Why is "if (i ++ && (i == 1))" false, where am I an int storing the value 1?

No. In C, there is a sequence point between the && operator LHS estimate and the RHS estimate, and the increment must be performed and performed before the RHS estimate. Thus, i++ is executed (equivalent to i++ != 0 ), and the increment is completed (and the expression evaluates to true), therefore, by the time RHS is evaluated, i == 2 and, therefore, the general expression is false, and you will get “No”. If the &HS of the && operator evaluates to false (0), the RHS will not be evaluated due to the "short circuit" property of the && operator.

Only a few operators have the property of having a sequence point between the LHS and RHS ratings: && , || and , (as an operator, and not as a separator in the argument list) - and there ? : ? : also, which is not a binary operator, but has a sequence point after evaluating the condition and before evaluating the expression after ? or the expression after : (from which one or the other, but not both, are always evaluated).

Operators && and || are the only operators with the "short circuit" property.
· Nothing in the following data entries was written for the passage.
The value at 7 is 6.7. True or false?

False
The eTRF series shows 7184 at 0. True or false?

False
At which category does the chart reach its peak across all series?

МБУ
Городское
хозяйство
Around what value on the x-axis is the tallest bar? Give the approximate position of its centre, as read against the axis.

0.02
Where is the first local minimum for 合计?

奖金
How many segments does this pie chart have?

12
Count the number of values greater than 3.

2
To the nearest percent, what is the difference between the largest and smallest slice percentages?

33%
RHS && is evaluated only if LHS is evaluated as true; RHS || evaluated only if the LHS evaluates to false.

Point refinement

Iwillnotexist Idonotexist correctly approved :

The C11 standard did not do away with sequence points, only the C ++ 11 standard did.

C ++ 11 (ISO / IEC 14882: 2011) states:

1.9 Program Execution

¶13. The previously segmented segment is an asymmetric, transitive, pairwise relation between estimates made by one (1.10), which causes a partial order among these estimates. For any two evaluations, A and B, if A is sequenced to B, then the execution of A must precede the execution of B. If A is not sequenced to B and B is not sequenced to A, then A and B are not affected. [Note: Performing non-overlapping scores may overlap. -end note] Scores A and B are indefinitely sequenced when either A is sequenced before B or B is sequenced to A, but that is not indicated. [Note: vaguely sequenced estimates cannot overlap, but either can be performed first. -end note]
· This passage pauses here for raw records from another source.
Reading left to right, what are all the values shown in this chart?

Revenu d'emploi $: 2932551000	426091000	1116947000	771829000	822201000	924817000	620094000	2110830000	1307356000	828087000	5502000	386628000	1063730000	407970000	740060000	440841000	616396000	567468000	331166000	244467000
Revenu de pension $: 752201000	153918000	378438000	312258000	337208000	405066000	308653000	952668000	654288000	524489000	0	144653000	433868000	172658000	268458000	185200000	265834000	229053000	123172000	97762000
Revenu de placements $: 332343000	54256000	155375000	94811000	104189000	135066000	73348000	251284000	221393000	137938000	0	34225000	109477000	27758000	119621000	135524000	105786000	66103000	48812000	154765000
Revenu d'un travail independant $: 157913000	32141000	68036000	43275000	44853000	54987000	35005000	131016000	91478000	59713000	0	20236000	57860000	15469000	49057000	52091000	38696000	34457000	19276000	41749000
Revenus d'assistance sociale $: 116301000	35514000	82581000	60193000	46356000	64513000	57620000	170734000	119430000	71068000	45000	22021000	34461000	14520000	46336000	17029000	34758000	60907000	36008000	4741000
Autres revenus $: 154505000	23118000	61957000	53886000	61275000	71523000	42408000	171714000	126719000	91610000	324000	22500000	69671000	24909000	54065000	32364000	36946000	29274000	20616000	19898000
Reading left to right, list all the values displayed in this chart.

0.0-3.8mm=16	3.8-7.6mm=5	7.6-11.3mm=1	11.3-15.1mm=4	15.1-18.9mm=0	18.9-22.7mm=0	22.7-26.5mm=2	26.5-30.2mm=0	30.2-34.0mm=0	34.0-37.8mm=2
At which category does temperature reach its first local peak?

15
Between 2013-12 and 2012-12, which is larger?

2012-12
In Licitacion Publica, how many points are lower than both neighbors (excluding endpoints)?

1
The term “sequence point” does not appear at all in C ++ 11 (the only match is “sequence pointer”).

C11 (ISO / IEC 9899: 2011) states:

5.1.2.3 program execution

¶3. The previously segmented segment is an asymmetric, transitive, pairwise relation between estimates performed by a single thread, which causes a partial order among these estimates. For any two evaluations, A and B, if A is sequenced before B, then the execution of A precedes the execution of B. (Conversely, if A is sequenced to B, then B is the sequence after A.) If A is not sequenced before or after B, then A and B are unsequenced. Scores A and B are indefinitely sequenced when A is sequenced either before or after B, but that is not indicated. ¹³⁾ . The presence of a sequence point between the evaluation of expressions A and B implies that each calculation of the value and the side effect associated with A are sequenced before each value and the side effect associated with B. (A brief description of the points in the sequence is given in Appendix C.)

¹³⁾ Performing non-referential estimates can alternate. Uncertainly ordered estimates cannot be interleaved, but can be performed in any order.
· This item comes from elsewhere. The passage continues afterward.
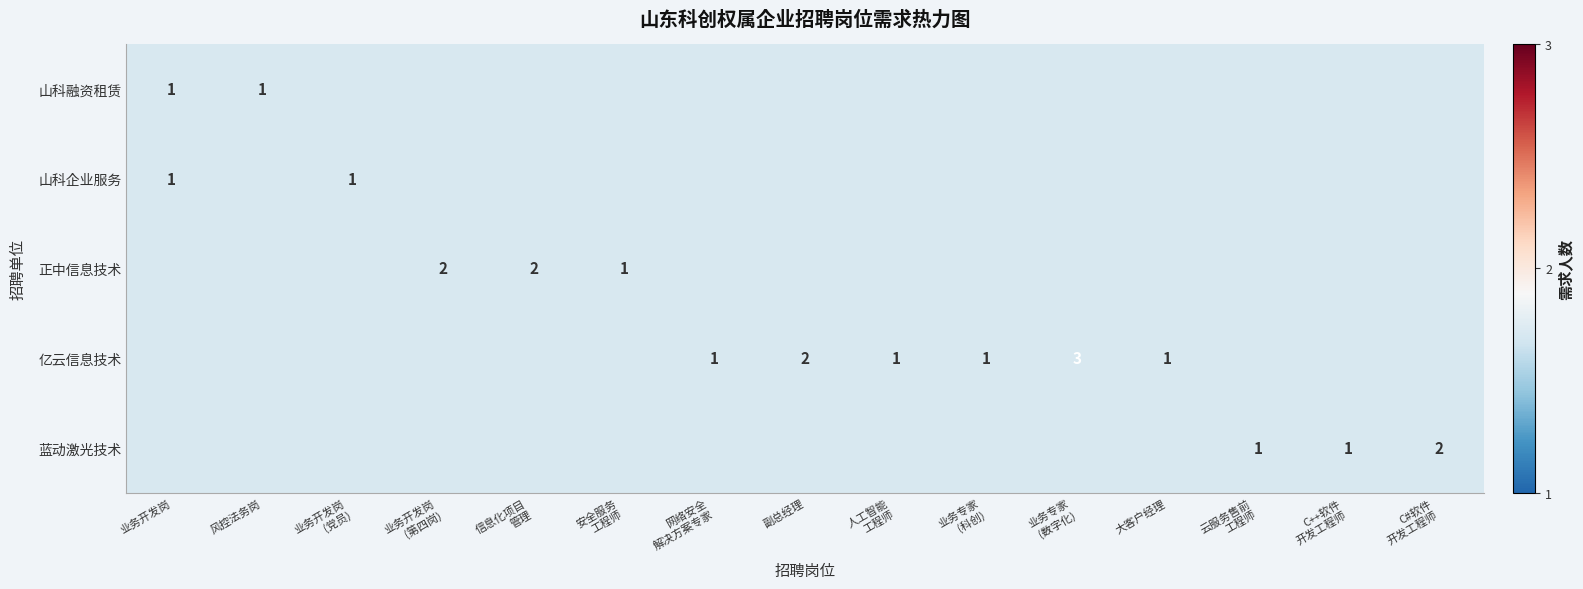

Which category has the highest value across all series?

业务专家
(数字化)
So, C11 retains the points of the sequence, but adds the “previously sequenced” and related terms, using essentially the same terminology as C ++ 11.

I think 1 & 1 = 1 and 1 & 0 = 0 are clear to you. Michael L. the answer seems good to me. But still, I'll try to figure it out a bit. Here is a link that provides a list of operator priorities:

http://www.difranco.net/compsci/C_Operator_Precedence_Table.htm

If you follow this link and refer to this table, you will find out that && has left to the right associativity. So first I get 2 AFTER the left side (Sruit tried to show this diagram), and then for the right side I == 1 the check is done. We can verify this by writing code like the one below:

This code explains that i = 2 when the thread of execution reaches i == 1.

 #include <stdio.h> int main() { int i = 1; if (i++ && (printf("%d\n",i))) printf("Yes\n"); else printf("No\n"); return 0; } 

So the output is:

2

Yes

So 2 == 1 turns out to be false, and ultimately the answer is surprising! The right side bracket gives 0 and the left side 1, so 1 && 0 = 0. I think this is fair enough to understand.